──────── DATA LISTING ────────

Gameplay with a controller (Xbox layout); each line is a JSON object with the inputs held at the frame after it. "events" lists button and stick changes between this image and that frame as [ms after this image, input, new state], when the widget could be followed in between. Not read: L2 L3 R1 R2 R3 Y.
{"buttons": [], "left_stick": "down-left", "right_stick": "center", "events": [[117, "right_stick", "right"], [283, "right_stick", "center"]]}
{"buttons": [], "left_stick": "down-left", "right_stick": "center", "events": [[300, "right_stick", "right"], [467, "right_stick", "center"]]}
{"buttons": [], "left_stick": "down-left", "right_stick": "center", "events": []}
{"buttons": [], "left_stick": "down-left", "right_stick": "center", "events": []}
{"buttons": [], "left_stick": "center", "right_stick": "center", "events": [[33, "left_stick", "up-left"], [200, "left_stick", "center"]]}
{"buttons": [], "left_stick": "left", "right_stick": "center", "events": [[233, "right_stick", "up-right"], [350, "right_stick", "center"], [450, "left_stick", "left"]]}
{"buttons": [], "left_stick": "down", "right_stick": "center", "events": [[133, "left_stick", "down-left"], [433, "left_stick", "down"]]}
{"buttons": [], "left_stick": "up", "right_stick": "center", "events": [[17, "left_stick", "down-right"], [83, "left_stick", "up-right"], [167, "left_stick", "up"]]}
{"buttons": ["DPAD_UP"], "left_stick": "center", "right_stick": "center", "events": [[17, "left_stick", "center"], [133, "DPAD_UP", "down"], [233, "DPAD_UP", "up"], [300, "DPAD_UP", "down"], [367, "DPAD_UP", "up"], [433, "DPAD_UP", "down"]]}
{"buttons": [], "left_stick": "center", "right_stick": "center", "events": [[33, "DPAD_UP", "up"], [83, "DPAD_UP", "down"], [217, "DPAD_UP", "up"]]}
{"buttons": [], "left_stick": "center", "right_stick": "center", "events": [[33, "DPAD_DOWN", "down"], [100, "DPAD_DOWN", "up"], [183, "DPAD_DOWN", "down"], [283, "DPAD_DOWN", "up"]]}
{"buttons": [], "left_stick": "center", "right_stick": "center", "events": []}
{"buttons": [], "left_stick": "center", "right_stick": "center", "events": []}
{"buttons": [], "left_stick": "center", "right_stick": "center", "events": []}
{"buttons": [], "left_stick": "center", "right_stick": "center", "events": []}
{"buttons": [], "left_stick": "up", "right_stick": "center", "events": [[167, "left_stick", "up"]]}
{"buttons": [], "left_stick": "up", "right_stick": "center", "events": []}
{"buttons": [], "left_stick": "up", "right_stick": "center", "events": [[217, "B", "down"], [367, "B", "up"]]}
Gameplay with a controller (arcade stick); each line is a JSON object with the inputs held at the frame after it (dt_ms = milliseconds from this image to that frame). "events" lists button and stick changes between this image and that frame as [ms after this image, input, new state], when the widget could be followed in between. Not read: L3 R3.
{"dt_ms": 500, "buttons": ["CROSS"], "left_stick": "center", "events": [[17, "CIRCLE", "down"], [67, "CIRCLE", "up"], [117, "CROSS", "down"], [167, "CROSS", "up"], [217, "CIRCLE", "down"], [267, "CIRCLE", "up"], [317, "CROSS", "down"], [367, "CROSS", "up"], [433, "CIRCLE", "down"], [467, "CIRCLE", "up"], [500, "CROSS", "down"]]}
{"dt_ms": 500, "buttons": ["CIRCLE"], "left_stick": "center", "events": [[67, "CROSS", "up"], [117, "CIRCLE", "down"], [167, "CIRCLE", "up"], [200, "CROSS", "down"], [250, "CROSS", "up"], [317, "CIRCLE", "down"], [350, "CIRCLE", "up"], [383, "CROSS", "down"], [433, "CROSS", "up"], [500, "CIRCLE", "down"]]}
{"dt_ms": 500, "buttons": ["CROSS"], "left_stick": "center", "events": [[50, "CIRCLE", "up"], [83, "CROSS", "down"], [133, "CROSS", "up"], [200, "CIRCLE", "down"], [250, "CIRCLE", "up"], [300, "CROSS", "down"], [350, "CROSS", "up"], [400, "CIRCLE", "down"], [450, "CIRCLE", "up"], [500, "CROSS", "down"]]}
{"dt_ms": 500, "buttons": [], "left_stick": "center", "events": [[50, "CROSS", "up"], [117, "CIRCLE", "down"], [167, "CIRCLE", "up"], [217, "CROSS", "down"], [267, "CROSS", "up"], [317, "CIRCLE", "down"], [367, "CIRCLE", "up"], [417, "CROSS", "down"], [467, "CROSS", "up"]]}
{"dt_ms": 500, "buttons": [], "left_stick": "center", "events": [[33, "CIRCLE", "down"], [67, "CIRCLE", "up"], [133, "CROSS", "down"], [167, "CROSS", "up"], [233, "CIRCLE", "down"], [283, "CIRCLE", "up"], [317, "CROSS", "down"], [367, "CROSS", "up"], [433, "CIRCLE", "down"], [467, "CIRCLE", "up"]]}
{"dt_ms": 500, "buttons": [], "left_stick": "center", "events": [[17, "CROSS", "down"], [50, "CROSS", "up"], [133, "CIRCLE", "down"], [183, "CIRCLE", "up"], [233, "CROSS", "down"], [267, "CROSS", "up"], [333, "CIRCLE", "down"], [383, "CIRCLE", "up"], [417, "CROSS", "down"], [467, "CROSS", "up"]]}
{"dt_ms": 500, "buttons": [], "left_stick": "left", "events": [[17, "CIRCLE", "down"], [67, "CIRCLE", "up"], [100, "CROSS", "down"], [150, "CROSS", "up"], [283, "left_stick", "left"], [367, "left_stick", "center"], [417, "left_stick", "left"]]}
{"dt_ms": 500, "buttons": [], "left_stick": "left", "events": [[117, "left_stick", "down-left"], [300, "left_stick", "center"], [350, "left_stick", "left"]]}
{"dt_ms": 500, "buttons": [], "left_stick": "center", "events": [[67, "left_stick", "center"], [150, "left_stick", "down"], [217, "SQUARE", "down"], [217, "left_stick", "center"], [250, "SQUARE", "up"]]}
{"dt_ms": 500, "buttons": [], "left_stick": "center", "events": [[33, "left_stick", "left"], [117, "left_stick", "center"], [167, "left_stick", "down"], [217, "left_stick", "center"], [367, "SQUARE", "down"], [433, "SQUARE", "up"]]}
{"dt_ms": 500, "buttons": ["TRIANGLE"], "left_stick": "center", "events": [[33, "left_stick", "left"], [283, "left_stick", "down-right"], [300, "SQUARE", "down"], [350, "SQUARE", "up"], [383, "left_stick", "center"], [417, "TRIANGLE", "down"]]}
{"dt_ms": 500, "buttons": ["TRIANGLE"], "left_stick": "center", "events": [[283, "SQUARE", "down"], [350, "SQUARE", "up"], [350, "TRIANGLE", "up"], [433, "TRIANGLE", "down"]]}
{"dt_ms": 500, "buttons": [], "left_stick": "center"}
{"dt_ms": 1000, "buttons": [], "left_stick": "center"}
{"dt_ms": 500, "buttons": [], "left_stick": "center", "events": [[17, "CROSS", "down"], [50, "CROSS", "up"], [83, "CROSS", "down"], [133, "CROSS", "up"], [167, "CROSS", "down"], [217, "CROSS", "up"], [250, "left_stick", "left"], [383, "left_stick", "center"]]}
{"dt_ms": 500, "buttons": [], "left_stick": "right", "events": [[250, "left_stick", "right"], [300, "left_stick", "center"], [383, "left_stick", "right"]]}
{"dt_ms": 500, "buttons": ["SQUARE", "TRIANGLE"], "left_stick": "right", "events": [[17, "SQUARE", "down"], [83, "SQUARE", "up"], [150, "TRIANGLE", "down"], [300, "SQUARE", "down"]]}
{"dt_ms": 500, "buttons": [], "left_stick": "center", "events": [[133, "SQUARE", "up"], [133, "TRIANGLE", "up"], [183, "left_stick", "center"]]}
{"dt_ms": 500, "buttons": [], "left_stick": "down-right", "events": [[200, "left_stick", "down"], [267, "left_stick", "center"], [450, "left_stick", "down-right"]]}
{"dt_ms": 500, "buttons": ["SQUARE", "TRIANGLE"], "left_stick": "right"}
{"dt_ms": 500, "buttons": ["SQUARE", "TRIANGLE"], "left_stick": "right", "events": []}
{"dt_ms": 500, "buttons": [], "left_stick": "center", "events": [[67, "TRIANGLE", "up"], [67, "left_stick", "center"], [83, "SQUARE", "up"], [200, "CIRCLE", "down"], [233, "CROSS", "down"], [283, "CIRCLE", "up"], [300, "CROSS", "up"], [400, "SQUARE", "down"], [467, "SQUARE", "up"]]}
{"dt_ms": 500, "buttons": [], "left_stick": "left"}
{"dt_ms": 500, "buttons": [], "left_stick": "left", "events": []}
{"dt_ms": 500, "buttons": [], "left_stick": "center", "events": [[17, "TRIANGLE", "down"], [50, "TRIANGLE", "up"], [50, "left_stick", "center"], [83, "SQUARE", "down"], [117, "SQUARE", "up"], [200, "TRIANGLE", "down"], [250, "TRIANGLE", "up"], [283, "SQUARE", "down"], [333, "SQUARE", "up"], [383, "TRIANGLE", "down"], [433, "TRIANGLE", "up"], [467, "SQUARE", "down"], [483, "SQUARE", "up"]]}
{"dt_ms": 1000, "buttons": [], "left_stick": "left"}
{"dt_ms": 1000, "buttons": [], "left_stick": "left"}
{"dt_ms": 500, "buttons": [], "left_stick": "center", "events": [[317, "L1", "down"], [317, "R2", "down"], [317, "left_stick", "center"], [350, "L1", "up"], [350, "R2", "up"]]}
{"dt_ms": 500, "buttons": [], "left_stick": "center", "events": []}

────────

◆ TASK REQUIREMENTS ◆
Copy every line in the records above that contains the word "between".

◆ FINAL ANSWER ◆
Gameplay with a controller (Xbox layout); each line is a JSON object with the inputs held at the frame after it. "events" lists button and stick changes between this image and that frame as [ms after this image, input, new state], when the widget could be followed in between. Not read: L2 L3 R1 R2 R3 Y.
Gameplay with a controller (arcade stick); each line is a JSON object with the inputs held at the frame after it (dt_ms = milliseconds from this image to that frame). "events" lists button and stick changes between this image and that frame as [ms after this image, input, new state], when the widget could be followed in between. Not read: L3 R3.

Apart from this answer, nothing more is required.